In this chapter, you have learned about abstraction and encapsulation, two important object-oriented concepts. You have also been presented with a simple C# program and learned about its basic C# elements and general underlying concepts.
The following are the important points covered in this chapter.
Abstraction and encapsulation are important concepts in object-oriented programming.
Abstraction allows programmers, through simplification, to cope with complexity. Only attributes relevant to the problem at hand should be included in an abstraction.
Encapsulation packs data and their associated actions into the class entity. Only relevant parts of an object are exposed to the outside world. This keeps the data inside an object non-corrupted and provides for a simpler interface to the outside world. public and private are two important C# keywords used when implementing the encapsulation concept.
The method of one object can call the method of another object. In OO terminology, we say that a message is sent between two objects.
A class is written in the source code and is an inactive blueprint for its dynamic object counterparts that are created inside the main memory during the execution of a program.
Comments are ignored by the compiler but are used to make the code clearer for the person reading through the source code.
The keywords in C# were chosen by C#'s designers so their names and predefined meaning never change. In contrast, identifiers vary between programs, are decided by the programmer, and are used to name C# constructs, such as classes, methods, and instance variables.
A block forms a logical unit in a program.
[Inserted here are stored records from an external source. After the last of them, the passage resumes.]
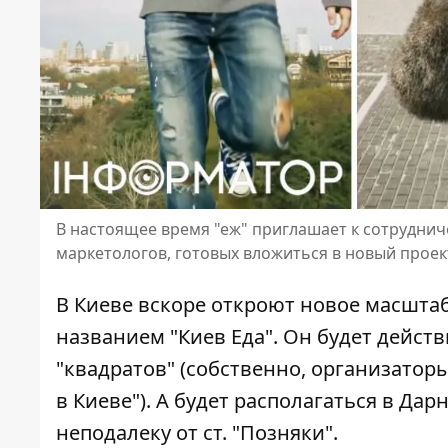
В настоящее время "еж" приглашает к сотруднич
маркетологов, готовых вложиться в новый прое
В Киеве вскоре откроют новое масштаб
названием "Киев Еда". Он будет дейс
"квадратов"
(собственно, организатор
в Киеве"). А будет располагаться в Да
неподалеку от ст. "Позняки".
Among other functions, blocks are used to indicate which parts of a program belong to which classes and methods.
Every program must have one Main method. The Main method is called by the .NET runtime and is the first part of a program to be executed.
A variable has a name (identifier), is of a specific type, and represents a memory location containing a value.
A variable of type string can be used to store text.
Any set of actions performed by C# can be broken down into simple instructions called statements.
The predefined functionality in the .NET Framework class library can be conveniently accessed from the C# source code.
Methods are defined inside classes and contain statements. When a method is called, its statements are executed in the same sequence as they are written in the source code.
The equals sign is used in two different fashions, as an assignment operator (=) and as an equality operator (==).
The if statement is able to change the program's flow of execution. The path followed depends on the Boolean value of its condition.
To make the C# source code clear for the reader, follow a certain format and style.
The .NET Framework class library has comprehensive documentation attached.
Three common statements found in C# are declaration statements, assignment statements, and method call statements.